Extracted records
--- START ---
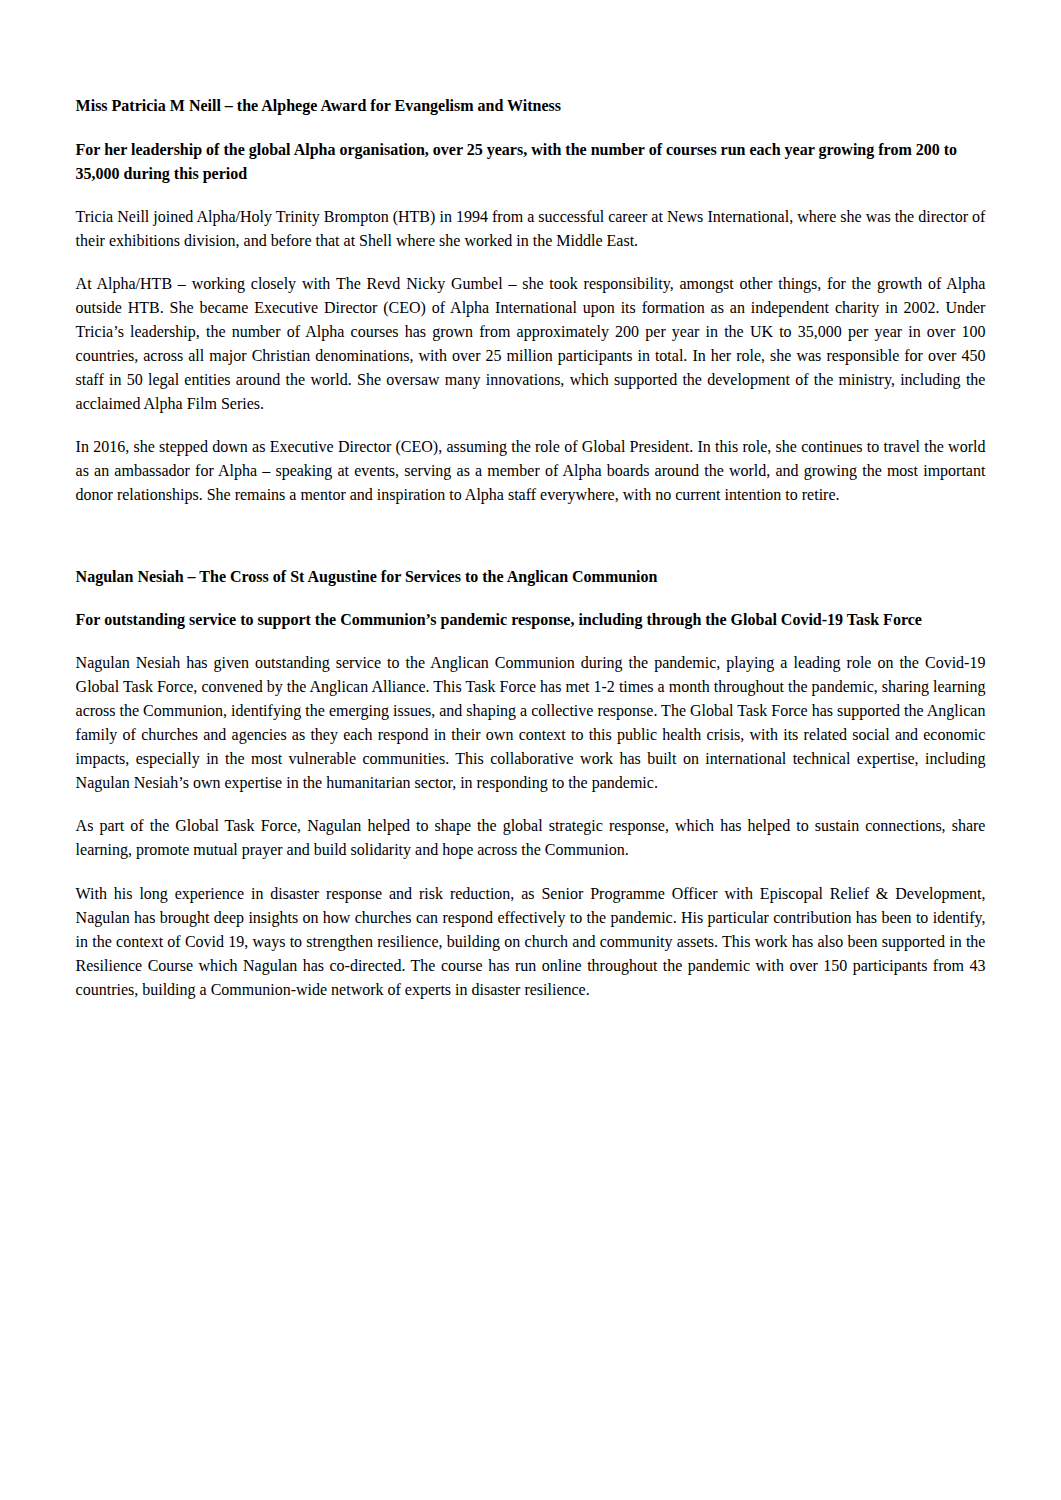Miss Patricia M Neill – the Alphege Award for Evangelism and Witness
For her leadership of the global Alpha organisation, over 25 years, with the number of courses run each year growing from 200 to 35,000 during this period
Tricia Neill joined Alpha/Holy Trinity Brompton (HTB) in 1994 from a successful career at News International, where she was the director of their exhibitions division, and before that at Shell where she worked in the Middle East.
At Alpha/HTB – working closely with The Revd Nicky Gumbel – she took responsibility, amongst other things, for the growth of Alpha outside HTB. She became Executive Director (CEO) of Alpha International upon its formation as an independent charity in 2002. Under Tricia’s leadership, the number of Alpha courses has grown from approximately 200 per year in the UK to 35,000 per year in over 100 countries, across all major Christian denominations, with over 25 million participants in total. In her role, she was responsible for over 450 staff in 50 legal entities around the world. She oversaw many innovations, which supported the development of the ministry, including the acclaimed Alpha Film Series.
In 2016, she stepped down as Executive Director (CEO), assuming the role of Global President. In this role, she continues to travel the world as an ambassador for Alpha – speaking at events, serving as a member of Alpha boards around the world, and growing the most important donor relationships. She remains a mentor and inspiration to Alpha staff everywhere, with no current intention to retire.
Nagulan Nesiah – The Cross of St Augustine for Services to the Anglican Communion
For outstanding service to support the Communion’s pandemic response, including through the Global Covid-19 Task Force
Nagulan Nesiah has given outstanding service to the Anglican Communion during the pandemic, playing a leading role on the Covid-19 Global Task Force, convened by the Anglican Alliance. This Task Force has met 1-2 times a month throughout the pandemic, sharing learning across the Communion, identifying the emerging issues, and shaping a collective response. The Global Task Force has supported the Anglican family of churches and agencies as they each respond in their own context to this public health crisis, with its related social and economic impacts, especially in the most vulnerable communities. This collaborative work has built on international technical expertise, including Nagulan Nesiah’s own expertise in the humanitarian sector, in responding to the pandemic.
As part of the Global Task Force, Nagulan helped to shape the global strategic response, which has helped to sustain connections, share learning, promote mutual prayer and build solidarity and hope across the Communion.
With his long experience in disaster response and risk reduction, as Senior Programme Officer with Episcopal Relief & Development, Nagulan has brought deep insights on how churches can respond effectively to the pandemic. His particular contribution has been to identify, in the context of Covid 19, ways to strengthen resilience, building on church and community assets. This work has also been supported in the Resilience Course which Nagulan has co-directed. The course has run online throughout the pandemic with over 150 participants from 43 countries, building a Communion-wide network of experts in disaster resilience.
--- END ---
■ **What to work on**:
Your response must consist of the lines from the beginning of the data through the line containing "Tricia Neill joined", transcribed exactly, with no pictures.

■ **Response to this exercise**:
Miss Patricia M Neill – the Alphege Award for Evangelism and Witness
For her leadership of the global Alpha organisation, over 25 years, with the number of courses run each year growing from 200 to 35,000 during this period
Tricia Neill joined Alpha/Holy Trinity Brompton (HTB) in 1994 from a successful career at News International, where she was the director of their exhibitions division, and before that at Shell where she worked in the Middle East.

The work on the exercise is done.